Document Linking Iran Arms Sales, Contra Supplies Survives - Meese also finds a potentially explosive document in the desk of North, the National Security Council staffer who managed the Iran arms deals. The document, an undated memorandum apparently from April 1986, outlined “a planned diversion of $12 million in proceeds from the Iran arms sales to the Nicaraguan contras” (see April 4, 1986). Meese’s investigation now diverges onto two tracks, one a continuation of the Hawk shipments, and the second an investigation into who knew about, and who had approved, the diversion.
Reagan Courting Impeachment? - Meese confirms from North that the $12 million had indeed been given to the Contras, and informs Reagan, Chief of Staff Donald Regan, and Vice President Bush. Reagan is reportedly shocked by the revelation, in part because he knows he could face impeachment for violating the Boland Amendment (see October 10, 1984). Meese informs the cabinet the next day. Apparently Meese does not want to know if any senior White House officials knew of the diversion, because he does not ask them about it. When Poindexter informs Meese that before December 1985, his predecessor Robert McFarlane handled the Iran arms sales “all alone” with “no documentation,” Meese accepts his word. Several White House officials present at the meeting—Reagan, Regan, Bush, Poindexter, Secretary of State George Shultz, and Secretary of Defense Caspar Weinberger—all know that Poindexter is lying, but none correct him. After the meeting, Shultz tells his aide, Charles Hill: “They may lay all this off on Bud [McFarlane].… They [are] rearranging the record.” Investigative counsel Lawrence Walsh will later write: “The Select Committees viewed this as an isolated error.

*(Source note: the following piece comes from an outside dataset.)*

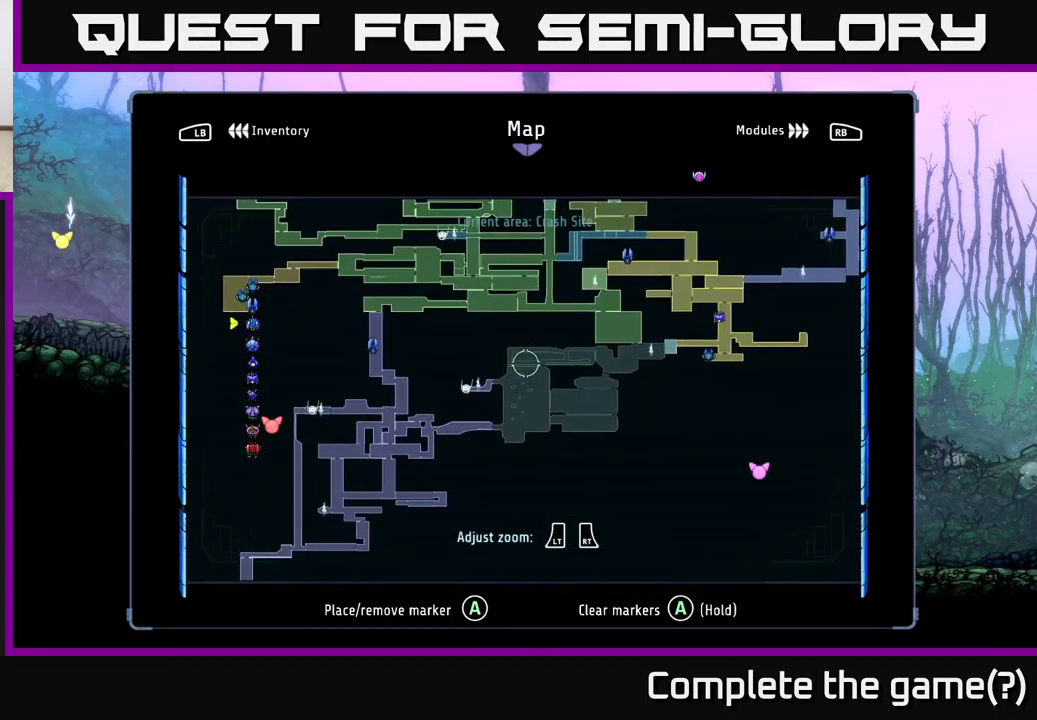
{"dt_ms": 500, "buttons": [], "left_stick": "center", "right_stick": "center", "events": [[50, "left_stick", "right"], [317, "left_stick", "left"], [500, "left_stick", "center"]]}
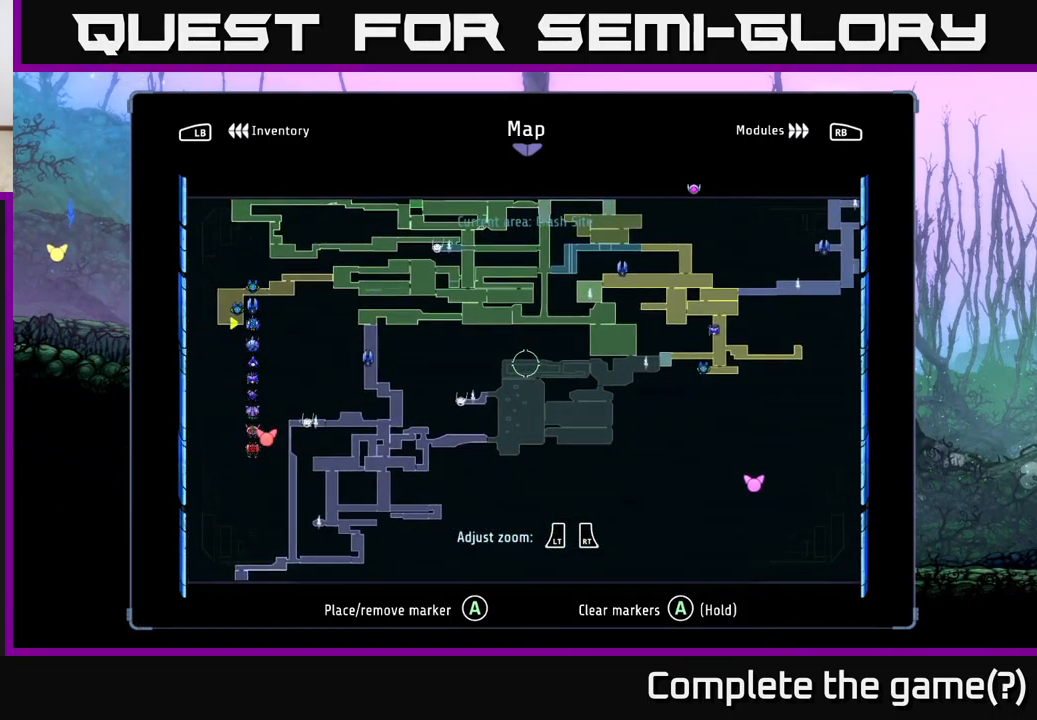
{"dt_ms": 500, "buttons": [], "left_stick": "right", "right_stick": "center", "events": [[417, "left_stick", "right"]]}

It was not.”
'Case for Deniability' for Reagan - In Walsh’s opinion, Meese is not conducting an investigation at all, but instead is “building a case of deniability for his client-in-fact, President Reagan.” Walsh will characterize Meese’s actions as “an effort to obstruct a congressional inquiry.” In 2006, authors Lou Dubose and Jake Bernstein will write, “The two strands of an illegal policy came together in that memo.” The authors refer to the US arms sales to Iran and the diversion of the profits from those sales to the Contras. [New York Times, 11/19/1987; United States Court of Appeals for the District of Columbia Circuit, 8/4/1993; PBS, 2000; Dubose and Bernstein, 2006, pp. 66]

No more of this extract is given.